### [What you need to do]
If a line in the listing includes the word "пользуетесь", copy it out.

### [Data in this exercise]
____________________
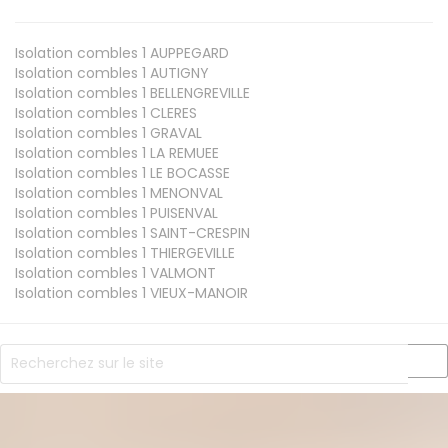
Isolation combles 1
AUPPEGARD
Isolation combles 1
AUTIGNY
Isolation combles 1
BELLENGREVILLE
Isolation combles 1
CLERES
Isolation combles 1
GRAVAL
Isolation combles 1
LA REMUEE
Isolation combles 1
LE BOCASSE
Isolation combles 1
MENONVAL
Isolation combles 1
PUISENVAL
Isolation combles 1
SAINT-CRESPIN
Isolation combles 1
THIERGEVILLE
Isolation combles 1
VALMONT
Isolation combles 1
VIEUX-MANOIR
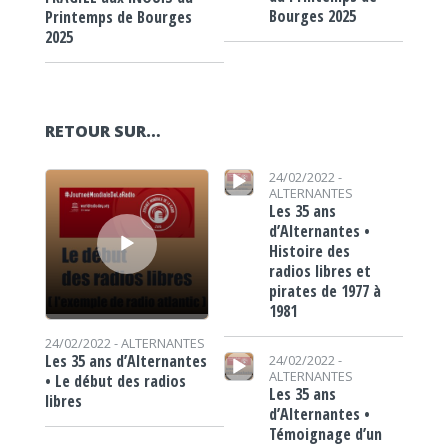
Bourges 2025
Printemps de Bourges
2025
RETOUR SUR…
Lecteur audio
Lecteur audio
24/02/2022 -
ALTERNANTES
Les 35 ans
d’Alternantes •
Histoire des
radios libres et
pirates de 1977 à
1981
24/02/2022 -
ALTERNANTES
Lecteur audio
Les 35 ans d’Alternantes
24/02/2022 -
ALTERNANTES
• Le début des radios
Les 35 ans
libres
d’Alternantes •
Témoignage d’un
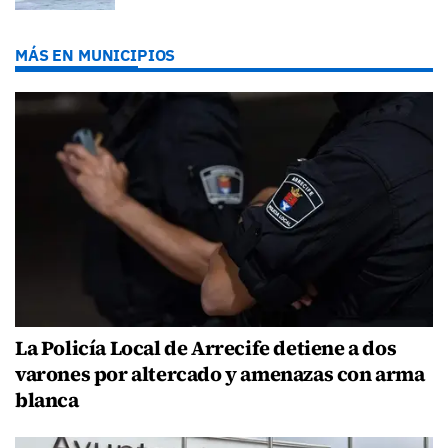
MÁS EN MUNICIPIOS
La Policía Local de Arrecife detiene a dos
varones por altercado y amenazas con arma
blanca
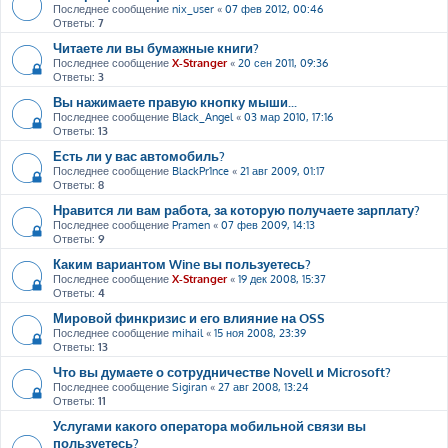
Последнее сообщение
nix_user
«
07 фев 2012, 00:46
Ответы:
7
Читаете ли вы бумажные книги?
Последнее сообщение
X-Stranger
«
20 сен 2011, 09:36
Ответы:
3
Вы нажимаете правую кнопку мыши...
Последнее сообщение
Black_Angel
«
03 мар 2010, 17:16
Ответы:
13
Есть ли у вас автомобиль?
Последнее сообщение
BlackPr1nce
«
21 авг 2009, 01:17
Ответы:
8
Нравится ли вам работа, за которую получаете зарплату?
Последнее сообщение
Pramen
«
07 фев 2009, 14:13
Ответы:
9
Каким вариантом Wine вы пользуетесь?
Последнее сообщение
X-Stranger
«
19 дек 2008, 15:37
Ответы:
4
Мировой финкризис и его влияние на OSS
Последнее сообщение
mihail
«
15 ноя 2008, 23:39
Ответы:
13
Что вы думаете о сотрудничестве Novell и Microsoft?
Последнее сообщение
Sigiran
«
27 авг 2008, 13:24
Ответы:
11
Услугами какого оператора мобильной связи вы
пользуетесь?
____________________
### [Solution for this problem]
Каким вариантом Wine вы пользуетесь?
пользуетесь?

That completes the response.